The company “got involved in so many businesses that were not core,” said Khalid bin Kalban, who took over when Chief Executive Officer Simon Azzam resigned a year ago after 23 years in charge. “I don’t understand the rationale.”
Union Properties, Dubai’s third-largest developer, halted projects after credit dried up in the financial crisis and an increasing number of customers defaulted. In 2009, the company reported its first full-year loss and suspended work on F1-X, a Formula One theme park in the MotorCity development at the Dubai Autodrome race track.
“MotorCity was created around the concept of having a superior race arena and many people would question the wisdom of getting involved in that,” bin Kalban, 52, said in an interview. “The company got involved and it wasn’t a core business.”
The chairman said he’s in discussions with seven potential buyers for the Ritz Carlton in the Dubai International Financial Center and is “very close to concluding a deal” that may include cash and the assumption of debt tied to the project. In the past two months, Union Properties sold a building in the Umm Suqeim neighborhood for more than 140 million dirhams ($38 million) to supermarket operator Spinneys, he said.
Proceeds from planned asset sales will go toward completing its Index project in July and Limestone House in August. The Ritz Carlton will open in September if it hasn’t been sold by then, the chairman said.
Index, Limestone
The developer is looking to bring in partners to complete F1-X, the chairman said. Union Properties will first finish the 80-story Index, an office and residential tower, and the Limestone House apartment building in the DIFC and then turn to projects that are 70 per cent to 75 per cent complete. It also plans to finish the Renaissance hotel and the Marriott Courtyard in MotorCity, Bin Kalban said.
Union Properties has about Dh1 billion of liabilities due this year. Kalban said he expects to collect about half of that amount from property buyers in 2010 and 2011 after renegotiating repayment terms with defaulters.
Unlike many Dubai developers, Union Properties wasn’t born out of the city’s property boom. The company was founded in 1987 and first sold shares to the public in 1993. Azzam stepped down in June 2009 without naming a replacement. That put the company in the hands of Kalban, a former United Arab Emirates Central Bank official who also holds the title of CEO at Dubai Investments PJSC.
Old Neighbourhoods
Union Properties holds assets in some of the oldest and most popular parts of Dubai such as Jumeirah, Al Satwa and Al wasal which are almost 100 per cent occupied and have held their value better than other parts of the city, Kalban said.
The chairman plans to sell some of those older assets because market prices are “better than what we have on the books” and managing small, scattered housing compounds is costly and time-consuming.
Divisions such as Emirates District Cooling LLC, known as Emicool, Property Investments & Development, Electro-Mechanical Contracting, or Thermo, should also be sold, Bin Kalban said.

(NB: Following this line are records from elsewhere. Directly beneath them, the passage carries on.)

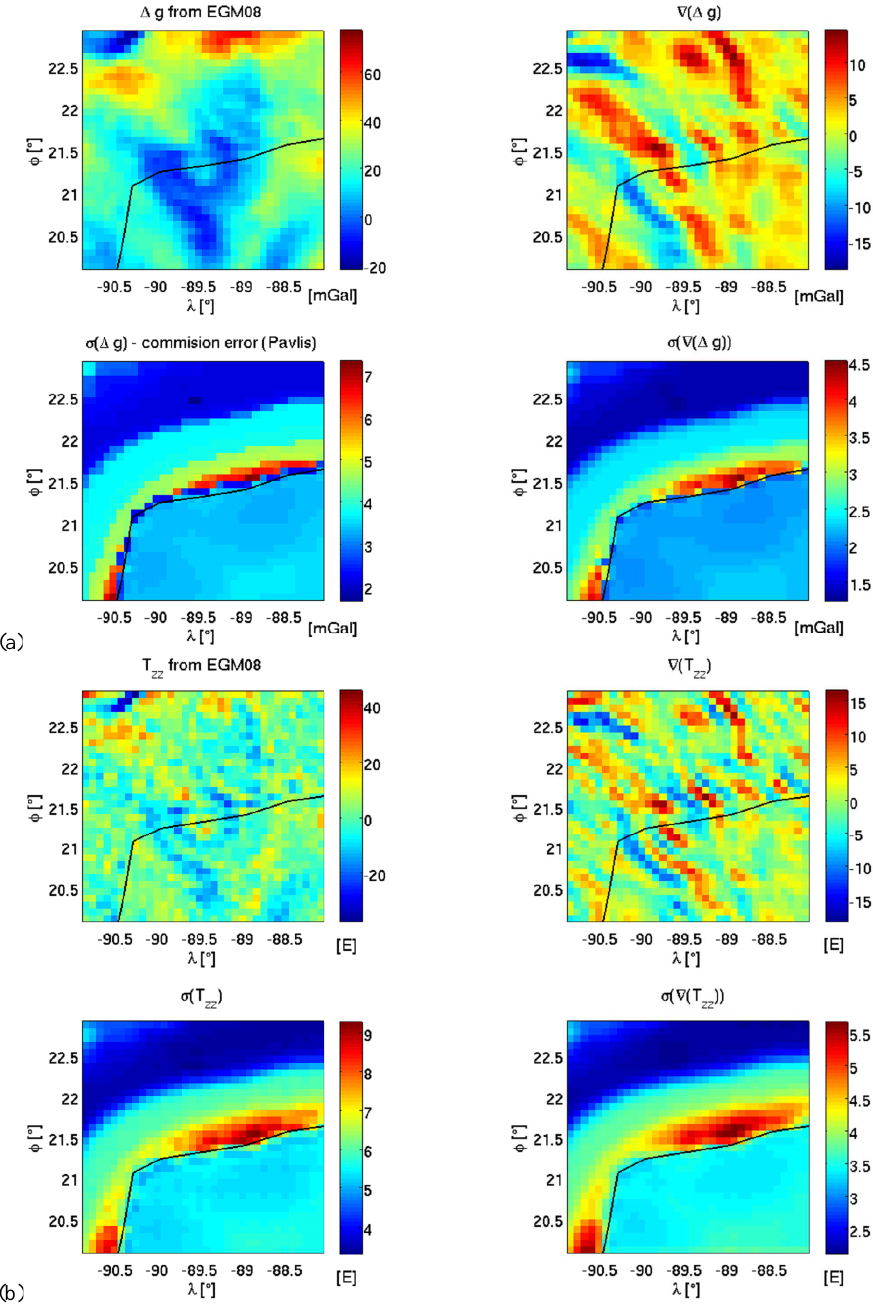
Fig. 8. (a) : Comparison of the gravity anomaly 1g (upper left) and its gradient (upper right) with relevant σ (1g) (lower left) and σ( grad (1g)) (lower right) for Chicxulub. (b) : Comparison of the second radial derivative T rr (upper left) and its gradient (upper right) with relevant σ (T rr ) (lower left) and σ ( grad (T rr )) (lower right) for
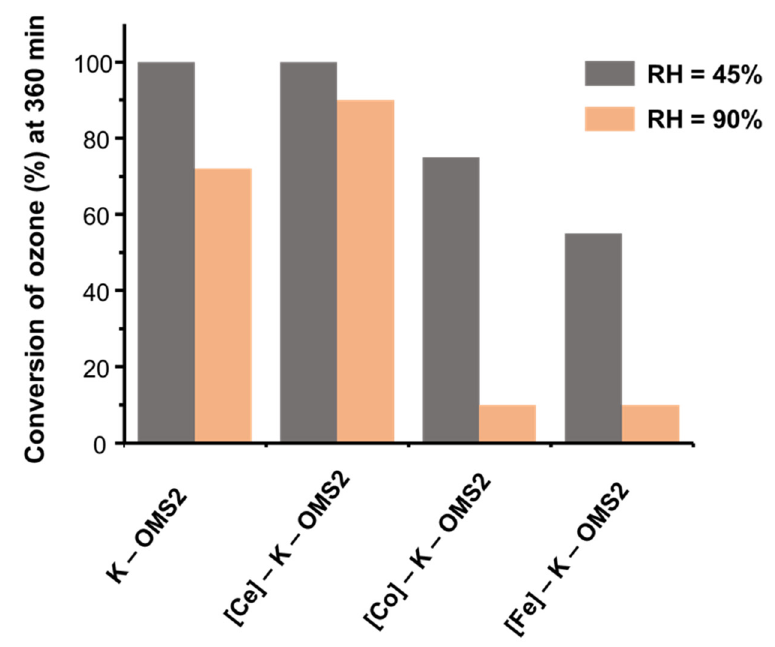
Figure 16. Conversion of ozone at 360 min with isomorphic Ce-, Co- and Fe-doped, and undoped (K–OMS–2) catalysts at different relative humidity (RH) values. Data extracted from [106].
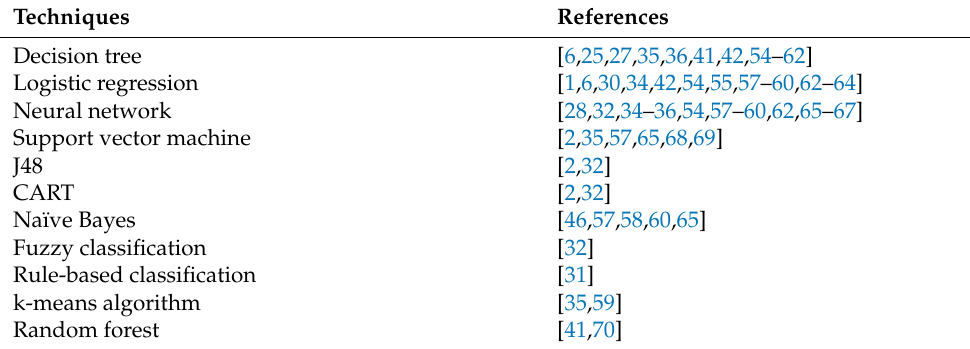
Table 3. Most Common Techniques Used for Customer Churn Prediction.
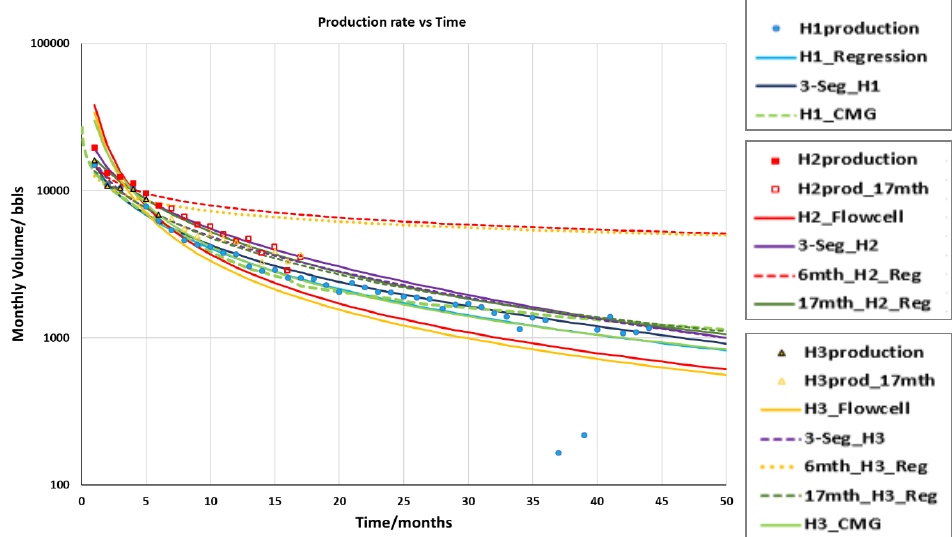
Figure 9. Enhanced view of short-term production rate forecasts for Wells H1, H2, and H3 monthly production data with forecasts from (1) Arps regressions (using both 6 months and 17 months production data), (2) analytical flow-cell model, (3) 3-segment Decline Curve, and (4) CMG model (for Wells H1 and H3 only).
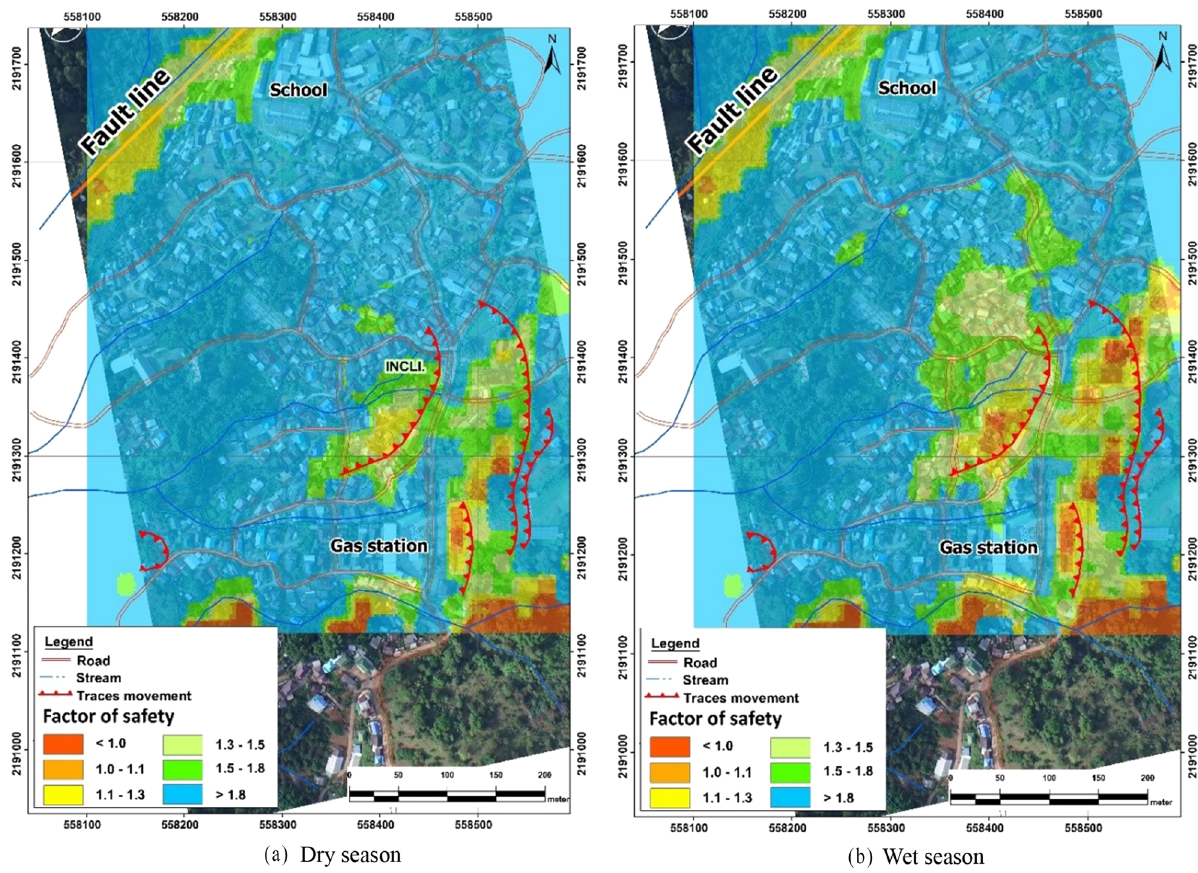
Figure. 9. Factor of safety for dry and wet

“This is where Union Properties got distracted,” he said. “Everybody was following the model that whatever you get into, you will make money.” The developer’s main business has “nothing to do with Emicool and any other facility or contracting activity.”
‘Liquidity Issues’
Selling the units “may take some time because of the liquidity issues,” he said.
The company scrapped plans to expand in Asia and Europe after projects stalled in its home market. Bin Kalban blamed a “mismatch” of funding, which was largely based on sales of uncompleted properties.